- [DATASET RECORDS]:
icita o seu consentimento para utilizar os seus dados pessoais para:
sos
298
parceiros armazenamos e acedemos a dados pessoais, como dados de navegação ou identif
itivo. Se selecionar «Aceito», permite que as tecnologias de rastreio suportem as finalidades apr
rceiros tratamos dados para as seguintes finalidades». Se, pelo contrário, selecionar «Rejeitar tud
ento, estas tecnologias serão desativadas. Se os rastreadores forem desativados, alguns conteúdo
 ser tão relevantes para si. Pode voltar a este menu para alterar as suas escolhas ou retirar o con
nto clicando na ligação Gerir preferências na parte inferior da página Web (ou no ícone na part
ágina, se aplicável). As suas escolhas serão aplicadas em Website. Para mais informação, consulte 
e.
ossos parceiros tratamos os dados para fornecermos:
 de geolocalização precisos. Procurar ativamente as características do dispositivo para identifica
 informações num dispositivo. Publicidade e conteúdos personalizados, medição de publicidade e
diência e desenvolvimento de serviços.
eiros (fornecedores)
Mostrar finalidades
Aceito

--

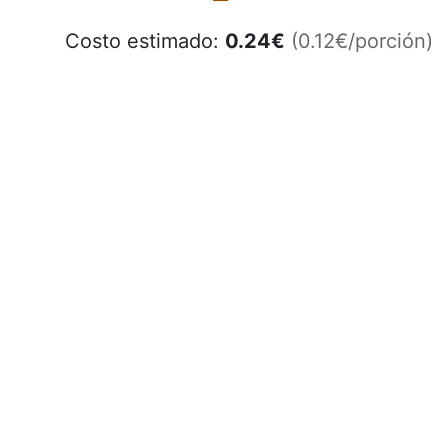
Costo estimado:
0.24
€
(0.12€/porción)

- [BRIEF]: Go through the material above and return each line that holds the word "finalidades".

- [FINISHED TASK]:
itivo. Se selecionar «Aceito», permite que as tecnologias de rastreio suportem as finalidades apr
rceiros tratamos dados para as seguintes finalidades». Se, pelo contrário, selecionar «Rejeitar tud
Mostrar finalidades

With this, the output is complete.